Airton Monte - Vagabundos Pensares - 8 Julho 2011
Hoje é domingo, dia de feriado universal. Vontade não tenho nenhuma de trabalhar, mas gozar a folga tradicional em toda sua plenitude. Passar o dia de pernas pro ar, sem fazer absolutamente nada como a maioria das pessoas. Vejo os meus vizinhos tirando seus carros da garagem com um ar tão feliz estampado nos rostos que chega a me dar uma discreta inveja desses alegres felizardos. Meus filhos já se mandaram, manhã cedinho, ansiosos para começar o mais breve possível a sua festança dominical. E, em verdade, estão cobertos de razão. Com uma generosidade que não lhes é peculiar, até chegaram a me fazer um discreto e pouco insistente convite para acompanhá-los seja lá para onde forem. Naturalmente recusei a filial oferta de deslocar-me rumo à longínqua Praia do Futuro, porque só em pensar nos terríveis engarrafamentos que certamente haveríamos de enfrentar, preferi restar no confortável sossego de casa, acompanhado dos meus discos, livros e a indispensável televisão a cabo.
Além do mais, por serem as suas ideias de diversão bastante diferentes das minhas, poderia atrapalhar, como um trambolho paternal, o divertimento de meus amados desdobramentos celulares. Não é que eu pense que lugar de velho é em casa ou junto com seus iguais em torno de uma mesa dos botecos preferidos conversando sobre nossos semelhantes interesses. Também não posso me arriscar a deixar a residência sozinha, provisoriamente desabitada, por medo de que, ao regressar, seja vítima da desagradável surpresa de ver o meu suburbano tugúrio invadido e saqueado pelos solertes amigos do alheio que pululam livremente em todos os rincões da cidade. Principalmente agora, nesse momento crítico, em que os policiais ameaçam entrar em greve, deixando-nos mais desprotegidos do que já o somos, mesmo quando os homens da lei estão trabalhando a todo vapor. Certo que tenho, soltos no quintal, os meus diligentes sentinelas caninos, mas sabe-se lá de que artimanhas são capazes os ladrões profissionais.

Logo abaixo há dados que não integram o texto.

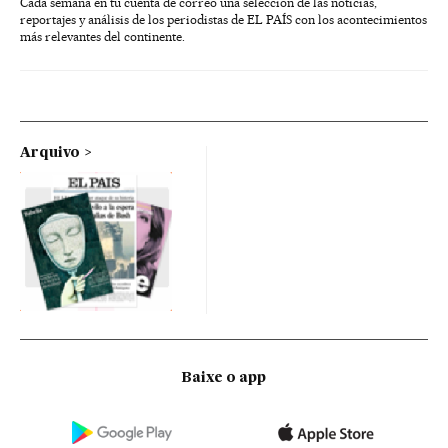
Cada semana en tu cuenta de correo una selección de las noticias,
reportajes y análisis de los periodistas de EL PAÍS con los acontecimientos
más relevantes del continente.
Arquivo
Baixe o app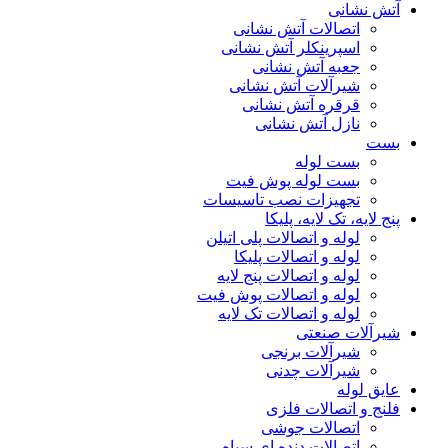
آتش نشانی
اتصالات آتش نشانی
اسپرینکلر آتش نشانی
جعبه آتش نشانی
شیرآلات آتش نشانی
قرقره آتش نشانی
نازل آتش نشانی
بست
بست لوله
بست لوله پوش فیت
تجهیزات نصب تاسیسات
پنج لایه، تک لایه، پلیکا
لوله و اتصالات پلی اتیلن
لوله و اتصالات پلیکا
لوله و اتصالات پنج لایه
لوله و اتصالات پوش فیت
لوله و اتصالات تک لایه
شیرآلات صنعتی
شیرآلات برنجی
شیرآلات چدنی
عایق لوله
فلنج و اتصالات فلزی
اتصالات جوشی
اتصالات دنده ای سیاه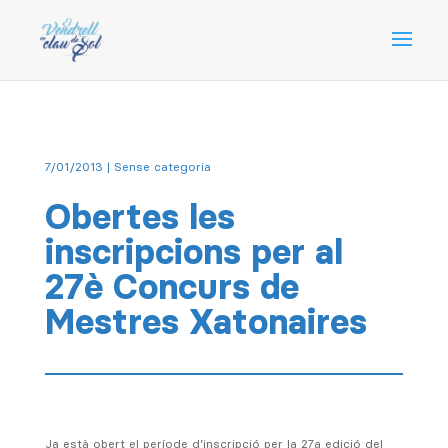
7/01/2013
| Sense categoria
Obertes les
inscripcions per al
27è Concurs de
Mestres Xatonaires
Ja està obert el període d’inscripció per la 27a edició del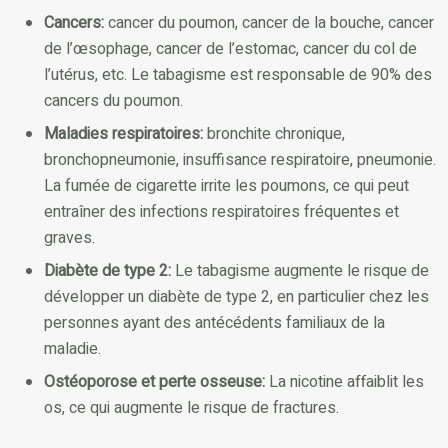
Cancers:
cancer du poumon, cancer de la bouche, cancer
de l’œsophage, cancer de l’estomac, cancer du col de
l’utérus, etc. Le tabagisme est responsable de 90% des
cancers du poumon.
Maladies respiratoires:
bronchite chronique,
bronchopneumonie, insuffisance respiratoire, pneumonie.
La fumée de cigarette irrite les poumons, ce qui peut
entraîner des infections respiratoires fréquentes et
graves.
Diabète de type 2:
Le tabagisme augmente le risque de
développer un diabète de type 2, en particulier chez les
personnes ayant des antécédents familiaux de la
maladie.
Ostéoporose et perte osseuse:
La nicotine affaiblit les
os, ce qui augmente le risque de fractures.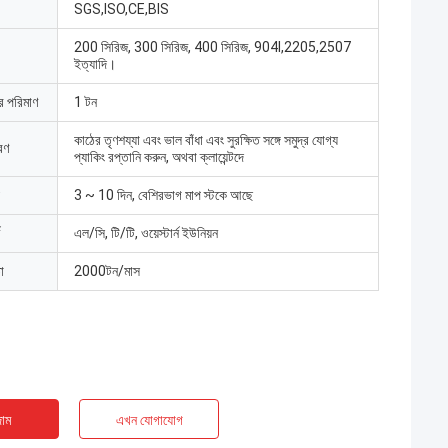
SGS,ISO,CE,BIS
200 সিরিজ, 300 সিরিজ, 400 সিরিজ, 904l,2205,2507
ইত্যাদি।
ার পরিমাণ
1 টন
কাঠের তৃণশয্যা এবং ভাল বাঁধা এবং সুরক্ষিত সঙ্গে সমুদ্র যোগ্য
রণ
প্যাকিং রপ্তানি করুন, অথবা ক্লায়েন্টদে
3 ~ 10 দিন, বেশিরভাগ মাপ স্টকে আছে
এল/সি, টি/টি, ওয়েস্টার্ন ইউনিয়ন
া
2000টন/মাস
াম
এখন যোগাযোগ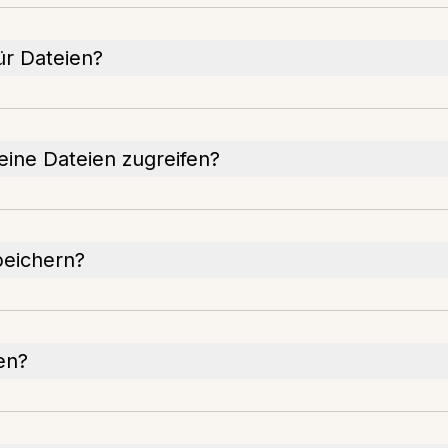
ür Dateien?
eine Dateien zugreifen?
peichern?
en?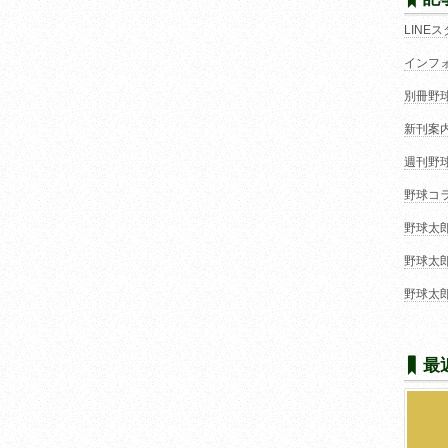
LINE
インフ
別冊野
新刊案
週刊野
野球コ
野球太
野球太
野球太
最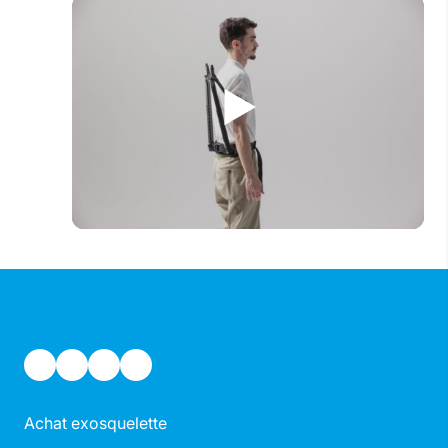
Achat exosquelette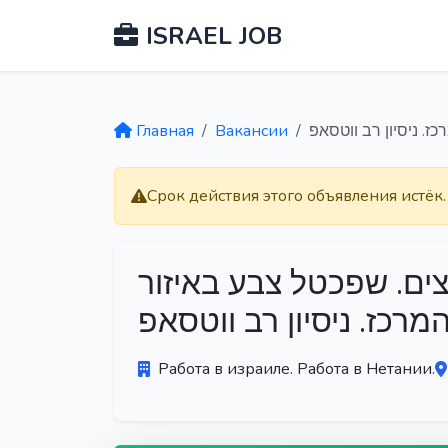
ISRAEL JOB
Главная
Вакансии
. ניסיון רב ווטסאפ
Срок действия этого объявления истёк
ם. שפכטל צבע באיזור
מרכז. ניסיון רב ווטסאפ
Работа в израиле. Работа в Нетании.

Tirante esses pequenos problemas concernentes ao quesito segurança, é-me impossível fugir, mesmo aos domingos, da obrigatória labuta de pegar papel e caneta e escrever, por cima de pau e pedra, a compulsória croniqueta do dia antes da estreia do escrete canarinho na insossa Copa América. Tem nada, não. No próximo e bem vindo mês de agosto, é chegado o tempo de tirar as minhas merecidas férias do jornal e meu exaurido bestunto finalmente entrará no ansiado descanso anual. Enquanto isso não acontece, tenho de continuar lavorando, futucando cotidianamente o juízo em busca de assunto para traduzir em palavras feito um padeiro preparando o pão do espírito. Desculpem-me, se acaso o puderem, meus caríssimos, se estou sendo um tanto quanto repetitivo ao falar dos domingos nestas mal traçadas. Porém, cada um escreve do jeito que pode e não como desejaria. Que bom seria, caso houvesse em mim a capacidade de escrevinhar uma obra prima a cada dia. Entanto, estou muito aquém de tal magnífica condição de ser um escriba genial.
Uma de minhas raras qualidades é reconhecer as minhas literárias limitações neste mister que escolhi como ofício ou, quem sabe, haja sido escolhido por ele por razões que me são ignoradas. Deitado a meus pés, meu cachorro me olha, quando em vez, cheio de um carinho e afetividade quase humanos. Alguns podem não acreditar, mas os animais que a gente cria mostram-se capazes de nos transmitir os sentimentos que lhes povoam a alma, se é que os animais possuem alma igual a nós. Pelo menos eu creio que sim e deve haver, disso nem cogito em duvidar, um Deus dos cachorros, e que talvez seja o mesmo em que acreditamos. Penso que todos os animais, sem exceção, vão direto para o céu, porque o inferno não foi criado por eles nem para eles. Estarei eu a divagar, perdido entre tolos e ingênuos pensares? E se realmente estiver, que mal me pode causar tais distraídas divagações, essas elocubrações sem qualquer utilidade prática. Tudo que se pensa tem alguma serventia. Preenche o vazio e evita o tédio e me faz praticar o saudável exercício de rir de mim mesmo.